The London-based private equity firms are believed to have paid up to £100m for a stake in the British women’s clothes and shoe store, L K Bennett. The store founder, Linda Bennett, will remain a “substantial shareholder”.

Phoenix Equity Partners and Sirius Equity are hoping to replicate the success of luxury shoemaker Jimmy Choo after acquiring a stake in the British high street retailer L K Bennett for an undisclosed sum.

Phoenix, which previously owned Jimmy Choo shoes, and Sirius, which was co-founded this year by Robert Bensoussan, who worked with Phoenix on the Choo deal, said they planned to help the company expand in the UK and develop a “retail presence” overseas.  L K Bennett currently has 90 stores and concessions in Britain.

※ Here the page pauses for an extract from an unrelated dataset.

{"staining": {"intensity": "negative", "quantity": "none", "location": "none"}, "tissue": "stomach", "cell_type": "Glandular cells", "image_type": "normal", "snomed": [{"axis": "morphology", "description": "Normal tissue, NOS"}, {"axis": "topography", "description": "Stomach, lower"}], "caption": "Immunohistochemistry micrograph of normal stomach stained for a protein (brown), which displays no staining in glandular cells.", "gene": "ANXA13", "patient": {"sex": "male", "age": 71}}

The deal is Phoenix’s 10th investment through its Phoenix Equity Partners 2006 Fund, which closed in 2006 on £375 million. The acquisition was the second investment for Sirius. According to various UK media reports, the stake was valued at up to £100 million ($200 million: €126 million).

As part of the deal, Bensoussan will join L K Bennett as chairman.  L K Bennett founder, Linda Bennett, will remain a non-executive director and a substantial shareholder.

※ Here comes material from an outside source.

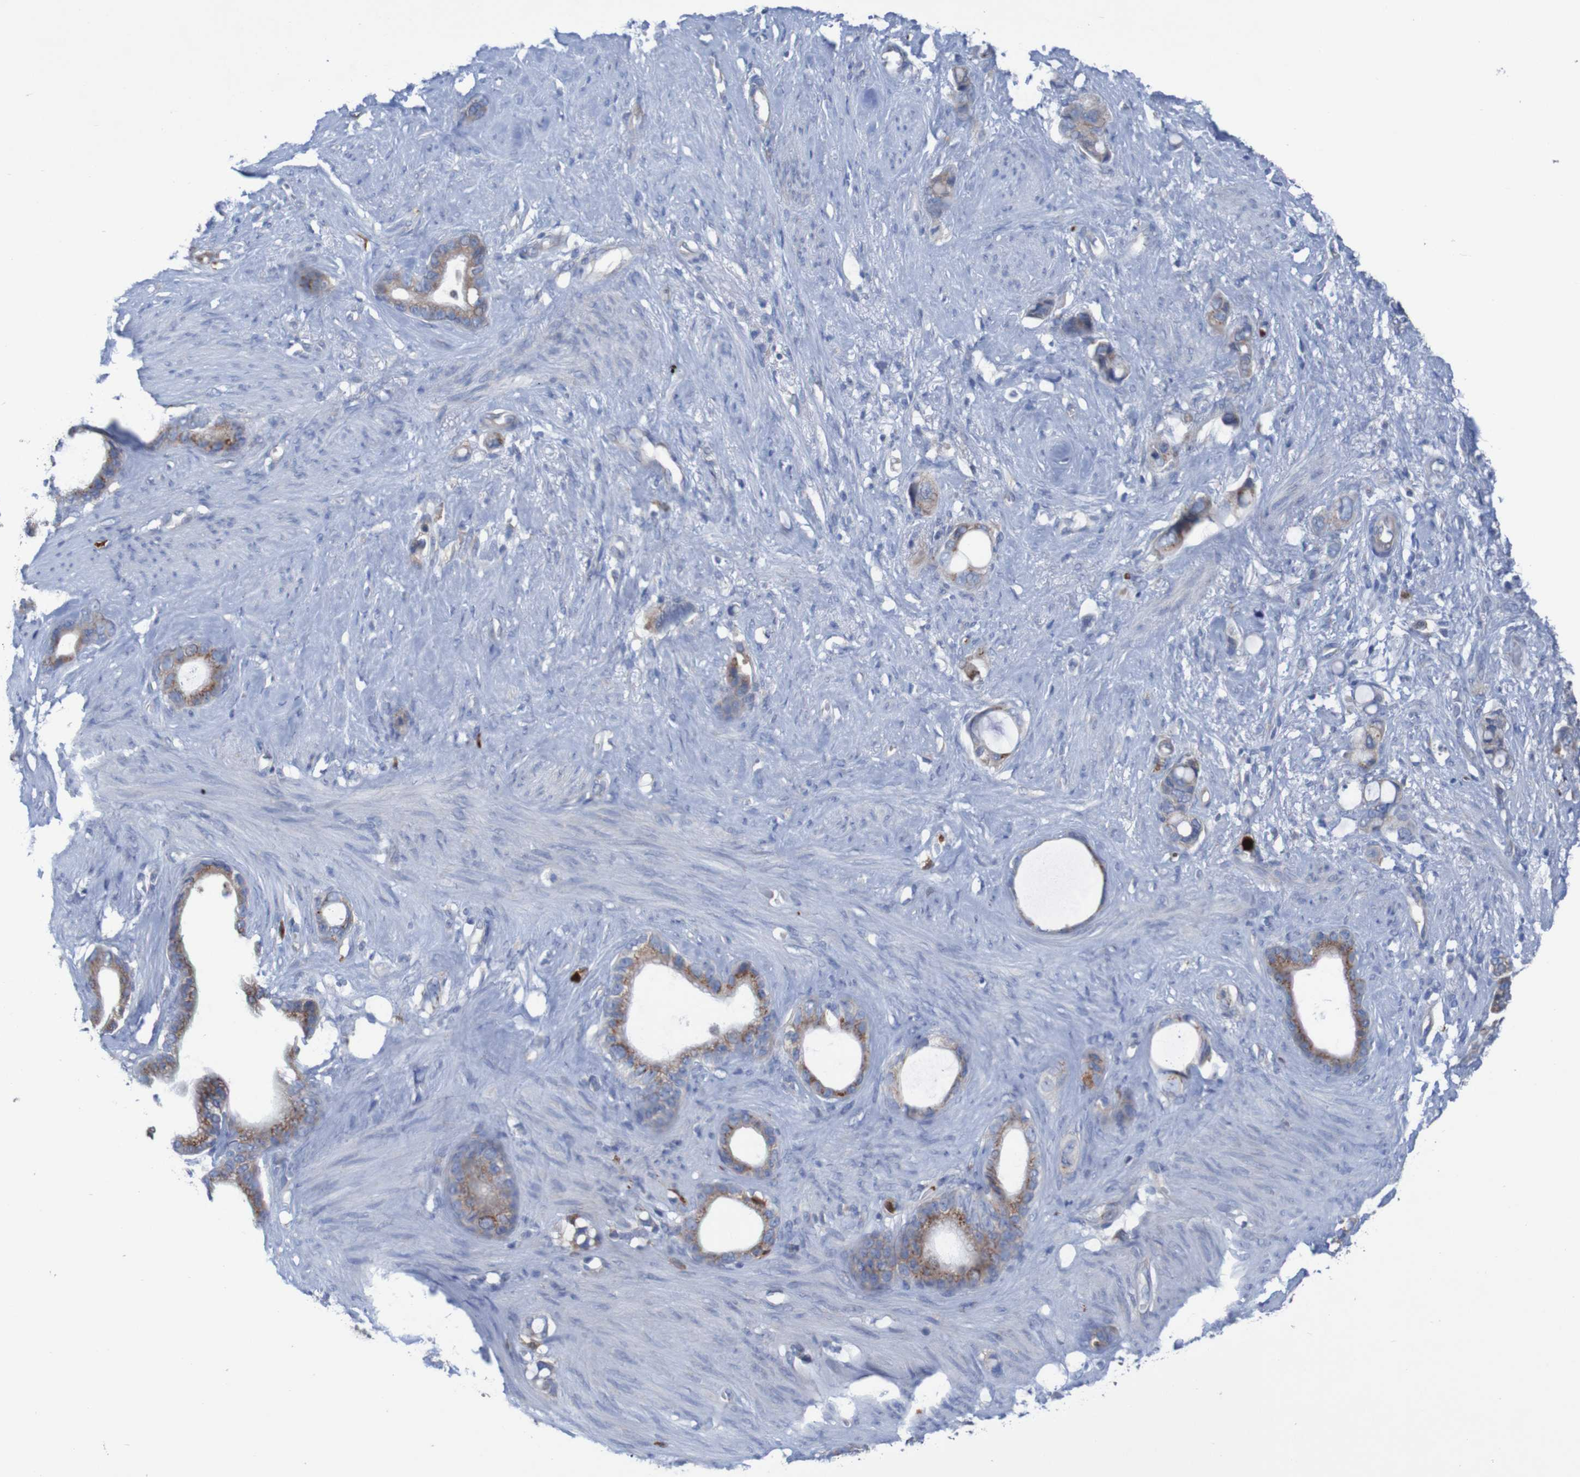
{"staining": {"intensity": "moderate", "quantity": ">75%", "location": "cytoplasmic/membranous"}, "tissue": "stomach cancer", "cell_type": "Tumor cells", "image_type": "cancer", "snomed": [{"axis": "morphology", "description": "Adenocarcinoma, NOS"}, {"axis": "topography", "description": "Stomach"}], "caption": "IHC (DAB (3,3'-diaminobenzidine)) staining of human adenocarcinoma (stomach) shows moderate cytoplasmic/membranous protein positivity in about >75% of tumor cells.", "gene": "PARP4", "patient": {"sex": "female", "age": 75}}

Bennett said in the statement Phoenix and Bensoussan’s track record in building the Jimmy Choo brand and the UK handbag and accessories line, Radley, had been “critical” in the deal. Bennett had reportedly been trying to reduce her 100 percent stake in the retailer since 2004 but failed to achieve the price she wanted.

At the beginning of 2001, Phoenix and Bensoussan bought a 51 percent stake in shoemaker Jimmy Choo for £9 million, in partnership with the firm’s founder, Tamara Mellon. Phoenix sold the firm – which grew from four to 18 outlets – in 2004 to Lion Capital for £101 million. Last year, Phoenix – working again with Bensoussan – made £64 million, a 3.8x multiple on their original investment, in Radley after building it into one of the largest handbag and accessories businesses in Britain.